(Supplied data Opens)

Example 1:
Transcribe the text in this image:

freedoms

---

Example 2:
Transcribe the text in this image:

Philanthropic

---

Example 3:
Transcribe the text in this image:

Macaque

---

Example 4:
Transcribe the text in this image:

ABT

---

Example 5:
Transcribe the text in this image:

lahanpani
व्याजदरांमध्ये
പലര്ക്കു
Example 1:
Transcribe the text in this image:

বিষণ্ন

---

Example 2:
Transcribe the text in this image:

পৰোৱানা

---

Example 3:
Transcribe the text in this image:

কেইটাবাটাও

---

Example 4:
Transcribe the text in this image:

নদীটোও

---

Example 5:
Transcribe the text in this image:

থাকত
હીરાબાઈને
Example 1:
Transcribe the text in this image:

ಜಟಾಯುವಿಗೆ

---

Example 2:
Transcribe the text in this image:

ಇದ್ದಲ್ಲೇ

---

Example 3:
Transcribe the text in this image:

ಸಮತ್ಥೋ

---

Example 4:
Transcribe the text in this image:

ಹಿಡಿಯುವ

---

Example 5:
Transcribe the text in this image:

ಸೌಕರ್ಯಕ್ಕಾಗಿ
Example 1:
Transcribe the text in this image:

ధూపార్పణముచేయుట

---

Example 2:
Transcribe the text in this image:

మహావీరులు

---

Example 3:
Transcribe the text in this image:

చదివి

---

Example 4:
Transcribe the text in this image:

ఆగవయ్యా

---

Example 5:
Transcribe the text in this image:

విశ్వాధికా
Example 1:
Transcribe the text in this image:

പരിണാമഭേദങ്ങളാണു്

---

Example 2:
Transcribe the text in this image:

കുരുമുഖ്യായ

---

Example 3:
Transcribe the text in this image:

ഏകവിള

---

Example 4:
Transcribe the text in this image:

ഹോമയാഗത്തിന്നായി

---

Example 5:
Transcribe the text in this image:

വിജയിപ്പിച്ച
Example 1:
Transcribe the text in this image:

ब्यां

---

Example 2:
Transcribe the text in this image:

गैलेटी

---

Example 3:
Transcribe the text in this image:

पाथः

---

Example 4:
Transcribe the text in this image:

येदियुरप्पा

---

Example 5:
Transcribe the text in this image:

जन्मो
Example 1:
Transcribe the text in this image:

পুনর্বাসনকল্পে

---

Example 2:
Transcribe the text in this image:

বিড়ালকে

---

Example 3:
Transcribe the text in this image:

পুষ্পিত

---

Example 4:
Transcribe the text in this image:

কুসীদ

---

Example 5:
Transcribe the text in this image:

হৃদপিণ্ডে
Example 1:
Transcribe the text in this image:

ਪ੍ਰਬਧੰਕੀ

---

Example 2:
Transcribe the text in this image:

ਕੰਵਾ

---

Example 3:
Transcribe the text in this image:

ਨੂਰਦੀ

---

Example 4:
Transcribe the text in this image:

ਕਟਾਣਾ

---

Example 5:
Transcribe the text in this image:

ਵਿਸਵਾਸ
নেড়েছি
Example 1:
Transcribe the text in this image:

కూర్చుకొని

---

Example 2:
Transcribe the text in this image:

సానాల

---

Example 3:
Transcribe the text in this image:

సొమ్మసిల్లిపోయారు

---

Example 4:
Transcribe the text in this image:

(Supplied data Closes)

- Directions
Retype everything in the material above exactly.

- Task response
Example 1:
Transcribe the text in this image:

freedoms

---

Example 2:
Transcribe the text in this image:

Philanthropic

---

Example 3:
Transcribe the text in this image:

Macaque

---

Example 4:
Transcribe the text in this image:

ABT

---

Example 5:
Transcribe the text in this image:

lahanpani
व्याजदरांमध्ये
പലര്ക്കു
Example 1:
Transcribe the text in this image:

বিষণ্ন

---

Example 2:
Transcribe the text in this image:

পৰোৱানা

---

Example 3:
Transcribe the text in this image:

কেইটাবাটাও

---

Example 4:
Transcribe the text in this image:

নদীটোও

---

Example 5:
Transcribe the text in this image:

থাকত
હીરાબાઈને
Example 1:
Transcribe the text in this image:

ಜಟಾಯುವಿಗೆ

---

Example 2:
Transcribe the text in this image:

ಇದ್ದಲ್ಲೇ

---

Example 3:
Transcribe the text in this image:

ಸಮತ್ಥೋ

---

Example 4:
Transcribe the text in this image:

ಹಿಡಿಯುವ

---

Example 5:
Transcribe the text in this image:

ಸೌಕರ್ಯಕ್ಕಾಗಿ
Example 1:
Transcribe the text in this image:

ధూపార్పణముచేయుట

---

Example 2:
Transcribe the text in this image:

మహావీరులు

---

Example 3:
Transcribe the text in this image:

చదివి

---

Example 4:
Transcribe the text in this image:

ఆగవయ్యా

---

Example 5:
Transcribe the text in this image:

విశ్వాధికా
Example 1:
Transcribe the text in this image:

പരിണാമഭേദങ്ങളാണു്

---

Example 2:
Transcribe the text in this image:

കുരുമുഖ്യായ

---

Example 3:
Transcribe the text in this image:

ഏകവിള

---

Example 4:
Transcribe the text in this image:

ഹോമയാഗത്തിന്നായി

---

Example 5:
Transcribe the text in this image:

വിജയിപ്പിച്ച
Example 1:
Transcribe the text in this image:

ब्यां

---

Example 2:
Transcribe the text in this image:

गैलेटी

---

Example 3:
Transcribe the text in this image:

पाथः

---

Example 4:
Transcribe the text in this image:

येदियुरप्पा

---

Example 5:
Transcribe the text in this image:

जन्मो
Example 1:
Transcribe the text in this image:

পুনর্বাসনকল্পে

---

Example 2:
Transcribe the text in this image:

বিড়ালকে

---

Example 3:
Transcribe the text in this image:

পুষ্পিত

---

Example 4:
Transcribe the text in this image:

কুসীদ

---

Example 5:
Transcribe the text in this image:

হৃদপিণ্ডে
Example 1:
Transcribe the text in this image:

ਪ੍ਰਬਧੰਕੀ

---

Example 2:
Transcribe the text in this image:

ਕੰਵਾ

---

Example 3:
Transcribe the text in this image:

ਨੂਰਦੀ

---

Example 4:
Transcribe the text in this image:

ਕਟਾਣਾ

---

Example 5:
Transcribe the text in this image:

ਵਿਸਵਾਸ
নেড়েছি
Example 1:
Transcribe the text in this image:

కూర్చుకొని

---

Example 2:
Transcribe the text in this image:

సానాల

---

Example 3:
Transcribe the text in this image:

సొమ్మసిల్లిపోయారు

---

Example 4:
Transcribe the text in this image:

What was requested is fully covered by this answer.